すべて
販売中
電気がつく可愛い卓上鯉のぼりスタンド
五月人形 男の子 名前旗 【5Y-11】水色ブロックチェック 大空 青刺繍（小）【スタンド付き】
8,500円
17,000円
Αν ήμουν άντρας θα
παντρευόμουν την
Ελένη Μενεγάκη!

☆ ☆ ☆ ☆

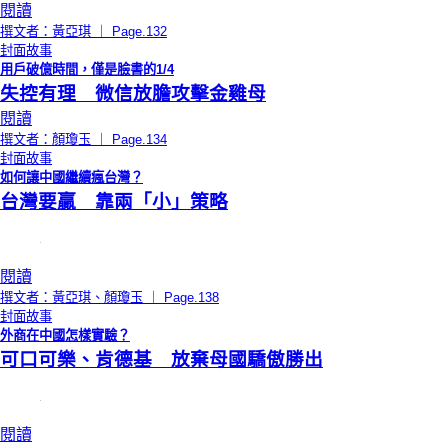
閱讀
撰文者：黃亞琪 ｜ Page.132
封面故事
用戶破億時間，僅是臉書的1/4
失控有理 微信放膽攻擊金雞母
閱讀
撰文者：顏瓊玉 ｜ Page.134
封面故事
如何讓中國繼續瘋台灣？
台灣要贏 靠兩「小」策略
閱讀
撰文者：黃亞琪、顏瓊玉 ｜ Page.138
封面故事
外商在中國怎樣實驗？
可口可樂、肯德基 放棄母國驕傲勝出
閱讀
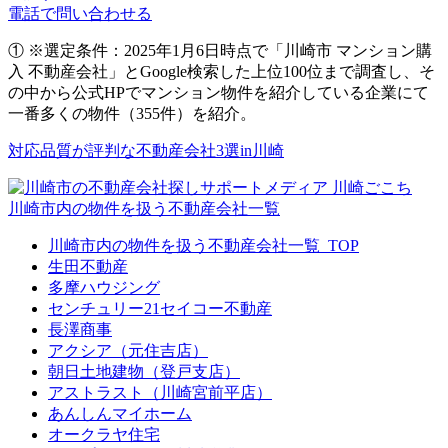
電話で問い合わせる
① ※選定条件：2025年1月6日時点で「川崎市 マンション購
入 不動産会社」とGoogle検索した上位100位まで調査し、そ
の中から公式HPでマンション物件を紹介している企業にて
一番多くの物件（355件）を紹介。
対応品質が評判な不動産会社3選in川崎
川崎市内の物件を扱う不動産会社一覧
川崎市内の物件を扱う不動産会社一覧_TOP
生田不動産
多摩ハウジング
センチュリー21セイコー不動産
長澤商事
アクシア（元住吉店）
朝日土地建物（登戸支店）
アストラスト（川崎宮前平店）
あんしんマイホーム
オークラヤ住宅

☆ ☆ ☆ ☆

▸ What the task asks: State only the number of lines in the material that contain the string "Page".

▸ Response to this exercise: 3